The couple’s daughter, Karen, quipped that, as a teen, she learned she had sisters named Hadassah who demanded her mother’s attention and were added to the family will and trust.
“I was a little envious but eventually realized that Hadassah was entitled to the time, resources and dedication,” she said, tears in her eyes.
Gazing at the family and friends assembled for the wing’s dedication, Andrea Silagi said, “We have worked so hard over the years together, and you have become like sisters.”
Katherine Merage from Newport Beach, another major donor, dedicated the new building’s Katherine Merage Pavilion, which houses indoor healing gardens, balconies and the hospital’s first intermediate care center.
The pavilion “is a huge contribution to the city of Jerusalem, the State of Israel and our daily healing activities. It is our pride that her name will last forever in Jerusalem,” former Hadassah Medical Organization Director General professor Shlomo Mor-Yosef said during the dedication ceremony.
Paying tribute to his mother, David Merage said, “It is for me a point of pride to stand next to my mother, who was a role model all these years. And the powerful women leaders who built Hadassah — I have never seen anything like this in my life.”
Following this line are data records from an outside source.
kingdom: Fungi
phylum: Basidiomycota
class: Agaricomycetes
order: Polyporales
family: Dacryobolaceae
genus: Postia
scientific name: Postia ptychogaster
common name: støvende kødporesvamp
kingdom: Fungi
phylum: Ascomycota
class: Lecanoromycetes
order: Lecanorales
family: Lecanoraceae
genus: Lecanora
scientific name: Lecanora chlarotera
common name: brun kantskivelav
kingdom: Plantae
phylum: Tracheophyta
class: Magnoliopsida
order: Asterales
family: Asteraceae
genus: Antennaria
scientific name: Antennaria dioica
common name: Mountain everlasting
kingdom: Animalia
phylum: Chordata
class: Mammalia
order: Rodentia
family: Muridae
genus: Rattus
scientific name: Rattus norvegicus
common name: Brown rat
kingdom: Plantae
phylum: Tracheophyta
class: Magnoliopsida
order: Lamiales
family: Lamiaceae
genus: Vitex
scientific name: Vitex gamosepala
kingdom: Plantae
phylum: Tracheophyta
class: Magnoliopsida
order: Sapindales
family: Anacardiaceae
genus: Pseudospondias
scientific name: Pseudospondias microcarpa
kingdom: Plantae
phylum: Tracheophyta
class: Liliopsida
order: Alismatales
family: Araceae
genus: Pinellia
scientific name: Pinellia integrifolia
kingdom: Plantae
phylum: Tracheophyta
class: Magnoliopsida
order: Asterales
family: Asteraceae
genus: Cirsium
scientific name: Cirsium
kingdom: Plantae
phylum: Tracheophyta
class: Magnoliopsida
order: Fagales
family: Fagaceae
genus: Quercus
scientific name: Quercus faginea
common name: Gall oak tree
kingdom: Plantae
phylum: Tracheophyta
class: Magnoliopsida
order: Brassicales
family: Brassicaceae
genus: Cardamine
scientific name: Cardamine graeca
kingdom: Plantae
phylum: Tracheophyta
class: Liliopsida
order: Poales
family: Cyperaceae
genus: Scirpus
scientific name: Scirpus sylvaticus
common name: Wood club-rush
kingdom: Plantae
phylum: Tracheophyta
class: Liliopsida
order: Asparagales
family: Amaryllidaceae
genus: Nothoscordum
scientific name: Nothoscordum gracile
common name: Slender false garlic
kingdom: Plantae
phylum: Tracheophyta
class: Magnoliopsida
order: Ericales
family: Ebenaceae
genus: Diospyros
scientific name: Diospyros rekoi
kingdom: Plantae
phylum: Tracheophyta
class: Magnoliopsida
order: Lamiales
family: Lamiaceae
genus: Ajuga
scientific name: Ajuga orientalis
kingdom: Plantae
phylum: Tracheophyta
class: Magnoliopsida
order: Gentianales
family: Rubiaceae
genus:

Merle Carter Propp is another delegate who felt compelled to bring her family to Israel. Seated alongside her husband, two daughters and two granddaughters, Propp said she has worked hard to share her love of Hadassah and Israel with the younger generation, especially at a time when many young American Jews prefer to devote their resources to non-Jewish causes.
“I was hoping it would touch them as it has touched me. I wanted them to see what I was supporting and why.”
Melissa Gottlieb, Propp’s 22-year-old granddaughter, said the centennial visit “was special” because “now I know what my mother, my aunt and my grandparents are doing for Israel.”
Gottlieb said the trip has motivated her to become active in Hadassah.
“Until I can donate my money, I want to give my time,” Gottlieb said.